While we think of the moon as a static place, sometimes an event happens that reminds us that things can change quickly.

On March 4, a human-made object (a rocket stage) slammed into the moon and left behind a double crater, as seen by NASA’s Lunar Reconnaissance Orbiter (LRO) mission.

Officials announced June 23 that they spotted a double crater associated with the event. But what’s really interesting is there’s no consensus about what kind of rocket caused it.

China has denied claims that the rocket was part of a Long March 3 rocket that launched the country’s Chang’e-5 T1 mission in October 2014, although the orbit appeared to match. Previous speculation suggested it might be from a SpaceX rocket launching the DISCOVR mission, but newer analysis has mostly discredited that.

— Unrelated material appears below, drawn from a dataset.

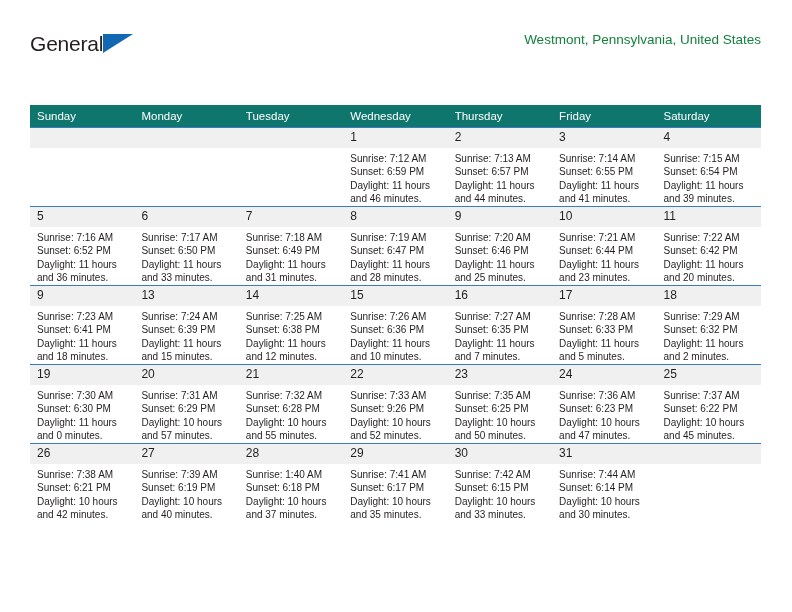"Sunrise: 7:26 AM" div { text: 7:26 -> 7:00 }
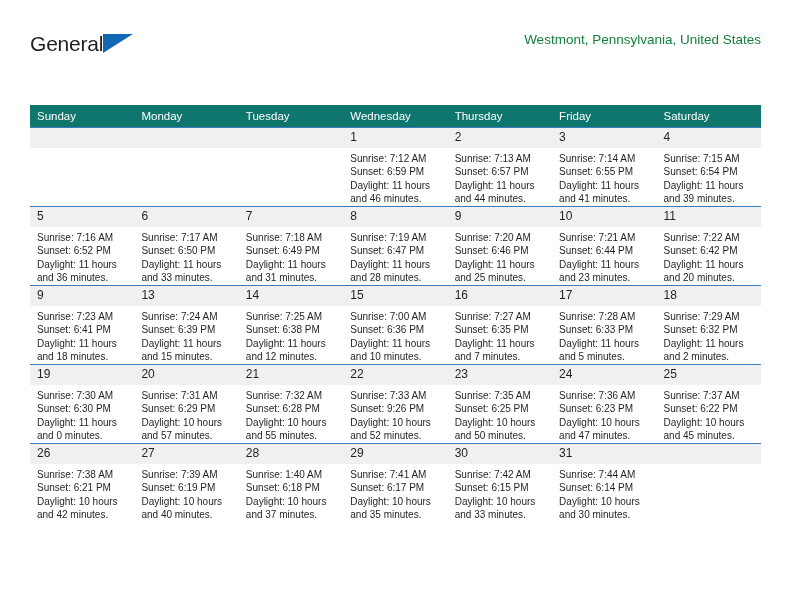"Sunrise: 1:40 AM" div { text: 1:40 -> 2:40 }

On a broader scale, the value of LRO observations like this is showing how the moon can change even over a small span of time. The spacecraft has been in orbit there since 2009 and has spotted numerous new craters since its arrival.

It’s also a great spacecraft scout, having hunted down the Apollo landing sites from orbit and also having tracked down a few craters from other missions that slammed into the moon since the dawn of space exploration.

It may be that humans return to the moon for a closer-up look in the coming decade, as NASA is developing an Artemis program to send people to the surface no earlier than 2025.

LRO will also be a valuable scout for that set of missions, as the spacecraft’s maps will be used to develop plans for lunar bases or to help scout safe landing sites for astronauts.